Editorsial Judgement and Decision-Making
21What decision have you made in the last month where you were unsure whether you were using your own editorial instinct or following an AI recommendation?
22If you had to defend a recent editing decision to your publication's leadership, would you cite your own reasoning or the AI tool's reasoning?
23Can you articulate why you rejected the last three suggestions Grammarly or Claude made to you, beyond just feeling differently?
24When you choose between two ChatGPT-generated headlines, are you choosing based on your publication's strategy or based on which one looks more polished?
25Is there a piece in your recent backlog where you made the same edit decision the AI suggested, but the AI suggested it first?
26Do you have a documented editorial policy that your AI tools are supposed to support, or are the tools gradually defining your policy?
27How do you know when an AI suggestion is lazy editing versus when it's a genuine improvement you hadn't seen?
28If your publication's voice has changed noticeably in the last six months, could the shift be traced back to when you started using a particular AI tool?
29When you accept an AI suggestion without thinking, what are you training that AI tool to recommend next time?
30What would happen to your publication if every editor made the same decision about whether to trust AI tools?
Writer Development and Long-Term Impact
31When you use Claude to review a junior writer's draft, are you preparing feedback to give them, or are you replacing the feedback you would have written?
32Can you remember the last time you marked up a manuscript by hand and had a conversation with a writer about the editorial thinking behind your changes?
33If a writer submits work that Grammarly approves but you know has voice problems, how will they learn that distinction unless you show them?

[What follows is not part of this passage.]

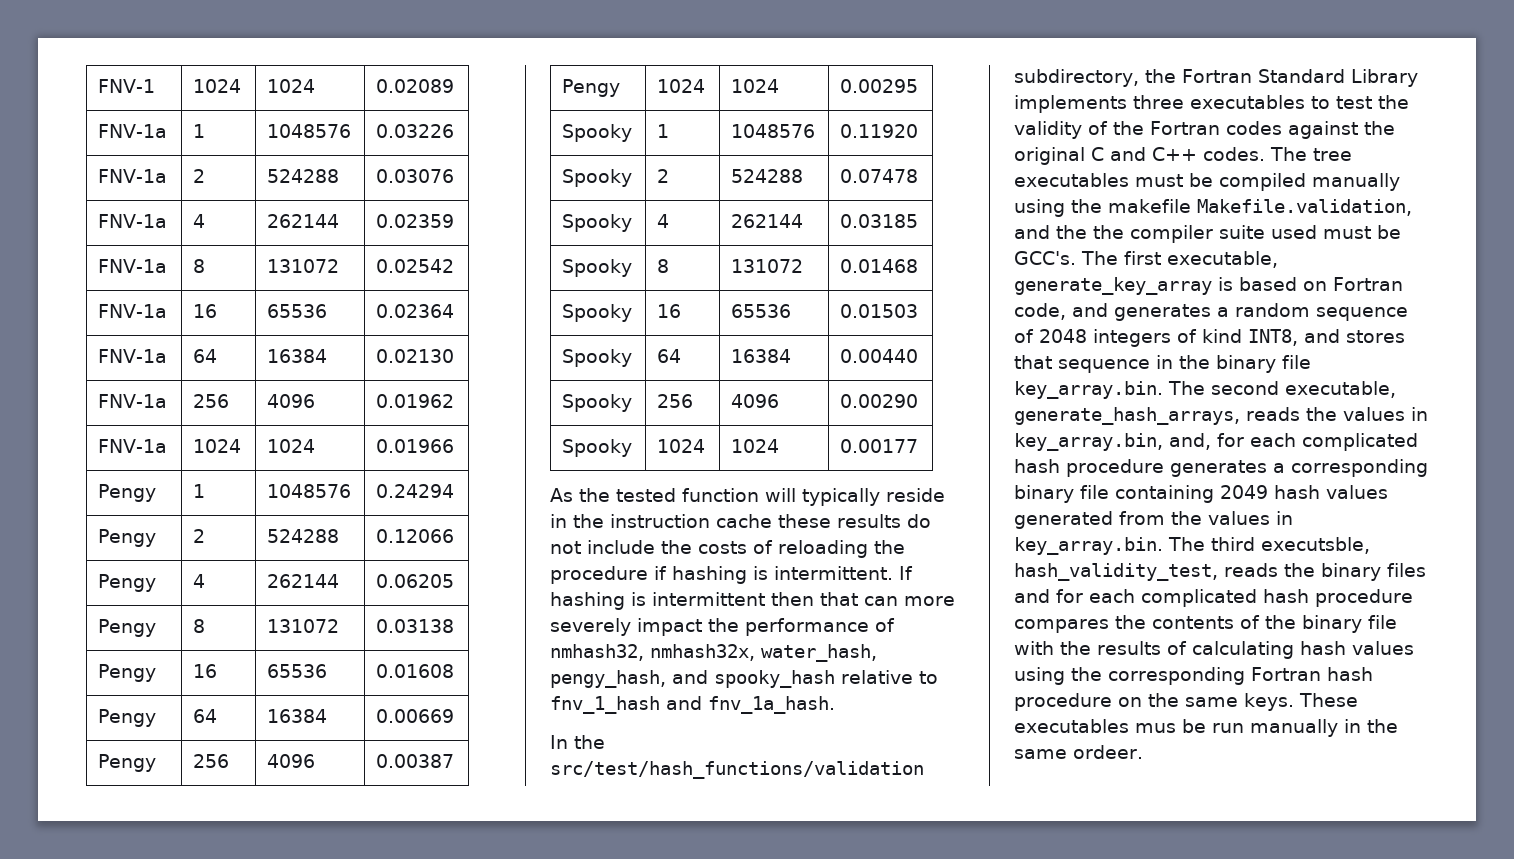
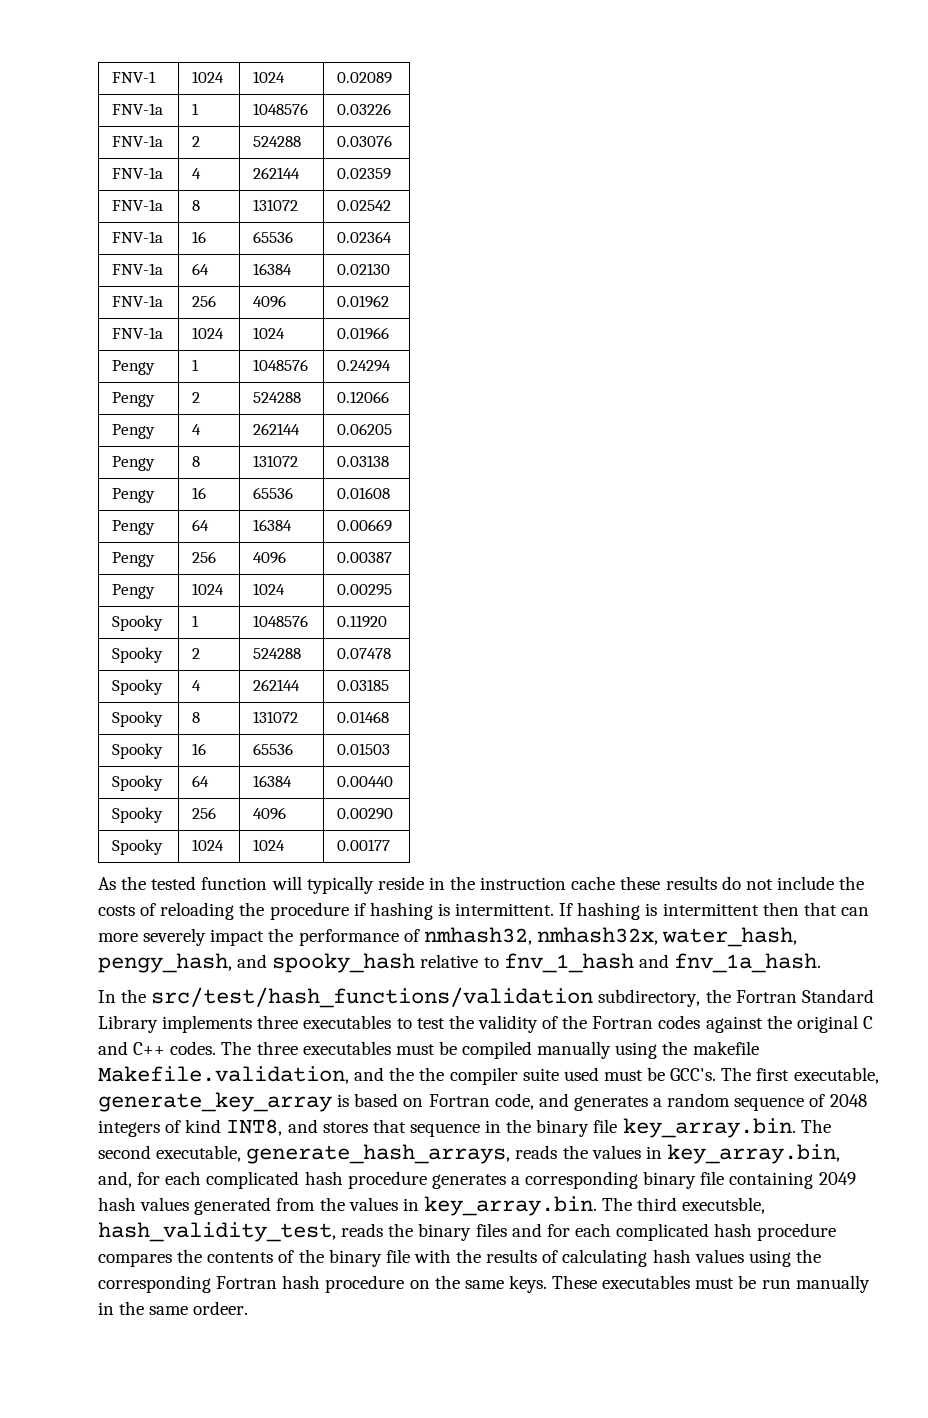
[1313,148,1352,161] tree -> [256,1041,298,1055] three
[1135,723,1176,733] mus -> [695,1278,735,1289] must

34Are you using Hemingway App to teach writers about economy of language, or are you using it to avoid having that conversation with them?
35What patterns have you noticed in your writers' work that an AI tool would never flag because they are about publication strategy, not grammar?

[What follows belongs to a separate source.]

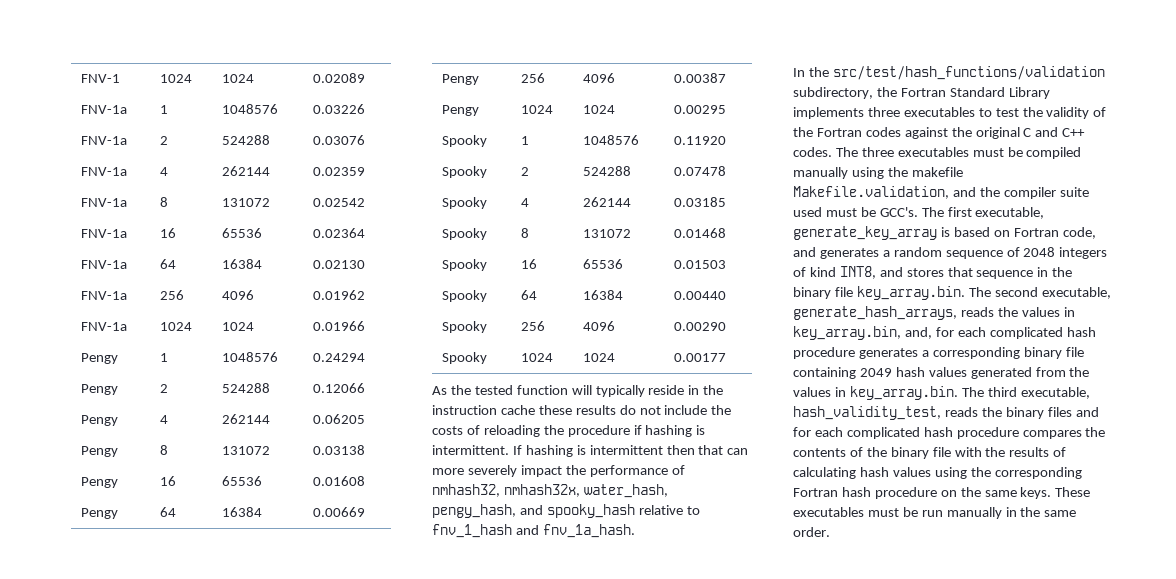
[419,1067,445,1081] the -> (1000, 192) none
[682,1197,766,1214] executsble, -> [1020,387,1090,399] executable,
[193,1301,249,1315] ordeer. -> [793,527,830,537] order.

36If you hired a writer who has only ever received AI-generated editorial feedback, what gaps might exist in their understanding of craft?
37How many writers at your publication could articulate your editorial voice well enough to write in it without a style guide?
38When ChatGPT suggests a rewrite of a passage, do you show the writer why the AI suggested it, or do you just apply the change?
39Are there senior writers at your publication who can tell you what feedback shaped them, and is any of it coming from AI tools now?
40If your publication lost access to all AI tools tomorrow, how much of your editorial capability would you lose?
How to use these questions
Before accepting any AI edit, ask yourself whether you would have made that change if the AI had not suggested it. If the answer is no, reject it.
Keep a weekly log of AI suggestions you reject and why. After a month, you will see patterns in where the tool misunderstands your publication.
Read one piece per week without using any AI tool. Notice what you see that the tools missed. That is the work only your judgement can do.
Once a quarter, sit down with a writer and explain an editorial change you made without showing them the AI suggestion first. Then show them the AI suggestion. Discuss the difference.
Write down your publication's voice in plain language. Show it to your AI tools. See whether their suggestions align with what you wrote. If not, you have found where automation and strategy diverge.